Diesel prices are up almost 15 cents in just three days. And we haven’t even hit summer driving season yet.
We recently did a webinar sharing some key reasons why oil prices could continue to push higher – fundamentals, financials, and politics. If you missed it, check out yesterday’s FUELSNews email for a link.
If you’ve already exceeded your fuel budget, it may be time to layer in some protection before prices rise even higher. Choosing not to reduce risk is choosing to let volatile market events dictate your company’s profits. If you want to discuss avoiding going further over-budget, contact risk management expert Jay Blanton at email@example.com.
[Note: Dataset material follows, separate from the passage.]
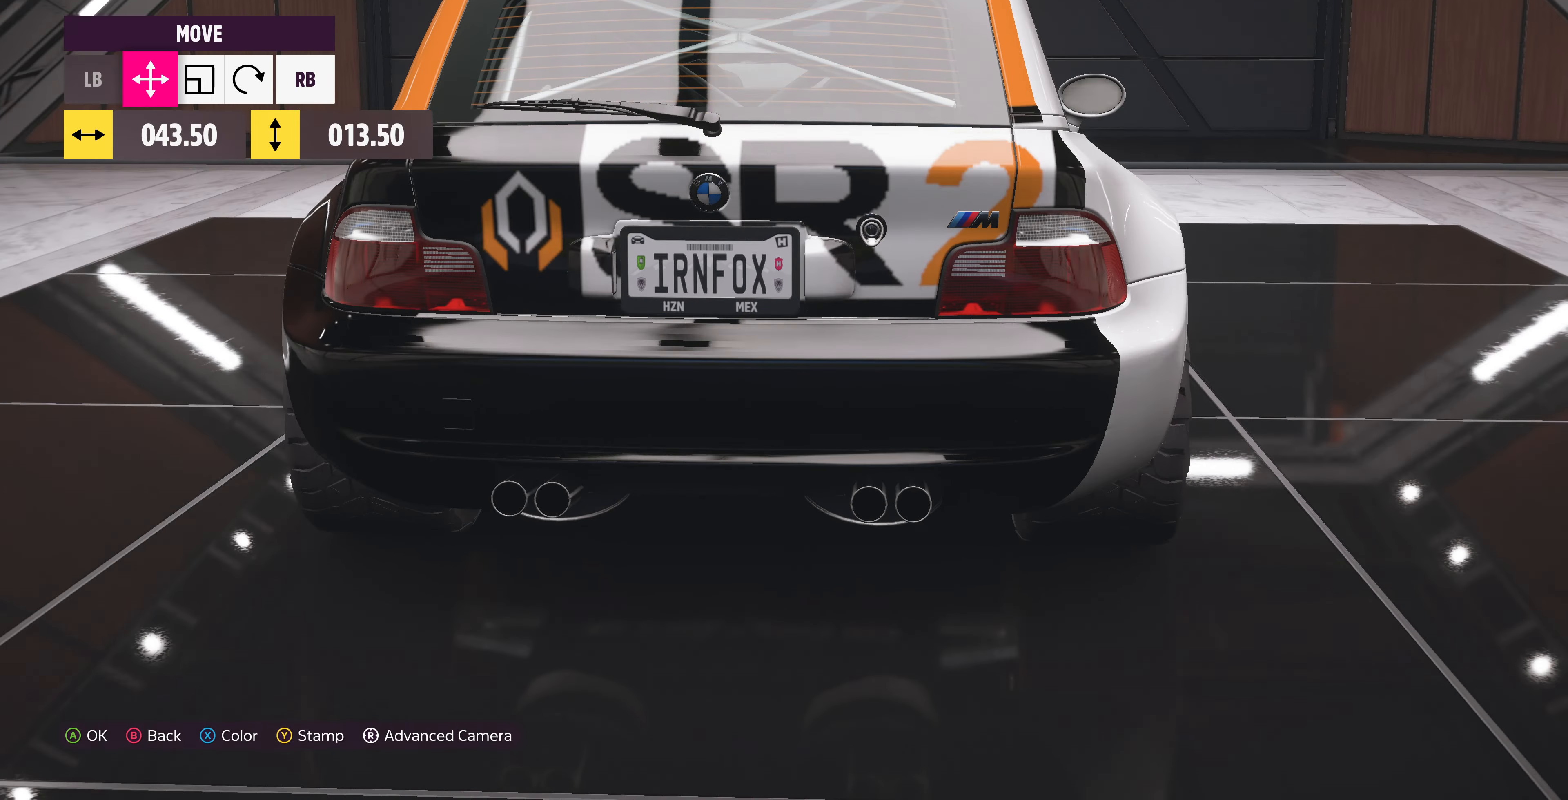
{"buttons": [], "left_stick": "left", "right_stick": "center"}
Oil prices are trending lower this morning after yesterday’s record close. After gaining $4.80 over just three days, markets are pulling back slightly, as some traders cash in their gains and exit. Most are simply hesitating, waiting for the numerous bullish rumors to turn concrete. Crude oil is down 37 cents, trading at $66.45.
Fuel prices are also tracking slightly lower this morning. After gaining nearly 7 cents on Tuesday and another 3 cents yesterday, diesel prices are trading slightly lower, losing 0.8 cents to trade at $2.0845. Gasoline has seen slightly larger losses, giving up 1.9 cents and trading at $2.0489.
Trump is backing away from his announcement of strikes on Syria after yesterday tweeting that “missiles are coming.” Mike Pompeo, nominated to be Secretary of State, has said that if appointed he would look for a solution to the Iran deal. The two updates have given the markets pause, for now, in sending prices soaring higher. Of course, the fundamentals still appear supportive for higher prices over the longer-term, especially if Iran deal talks break down and lead to the imposition of sanctions on May 12.
EIA Data Stunts Rally
While markets rose quickly yesterday in response to political news, the near-term fundamentals were a bit less riveting for crude markets. Crude inventories gained 3.3 million barrels, far above the expected slight draw. On the other hand, diesel inventories resumed their downward decline.
After seven straight weeks of inventory draws, diesel stocks saw small gains last week, only to drop even lower this week. The pull of diesel stocks, due both to strong demand and strong exports, has helped keep diesel prices elevated despite the market pullback this morning.